In the MLIVE article about Spaly's recording it was explained that Pepsi "set up free recording booths in major cities and took travel equipment to canteens across the country for soldiers to send one-minute messages home. Many were sent before soldiers were deployed overseas."

Dictaphones would continue to be used into the 1960s and those dictations were being sent most often as letters so Edison's predication of letter writing was true and also was relatively long-lasting.

In the 20th century, of course, voice mail came to mean messages left on telephone answering machines rather than voices on postcards sent through the mail. Computers, smartphones, text messages and emails would dominate interpersonal communications until real-time social sharing websites like Facebook further replaced the need for sending individual written letters.

As the Wall Street Journal wrote in January 2020 with the headline "Hallmark Cards to Revamp Operations as Greeting Cards Fade." Century-old company plans to cut costs and refocus on digital efforts; ‘You can’t sell a horse and buggy.’
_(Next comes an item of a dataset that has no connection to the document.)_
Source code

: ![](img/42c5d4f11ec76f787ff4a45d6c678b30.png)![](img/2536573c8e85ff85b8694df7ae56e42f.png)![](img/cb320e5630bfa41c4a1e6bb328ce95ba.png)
Clearly, email and social messaging on smartphones and video conferencing have changed the medium. And while I don't think opening an email is like opening an envelope and physically holding a letter but I'm not sure it really matters if we send a digital Hallmark card or a physical Hallmark card in the mail. I think what we are missing and what continues to disappear is the art of writing and communicating which is more about the time and care required from the author of that messaging. But since we are talking about probabilities related to the introduction of recorded sound which connects with talking movies and audio books and Zoom and innumerable other connections, maybe Marshall McCluhan was right and "the medium is the message."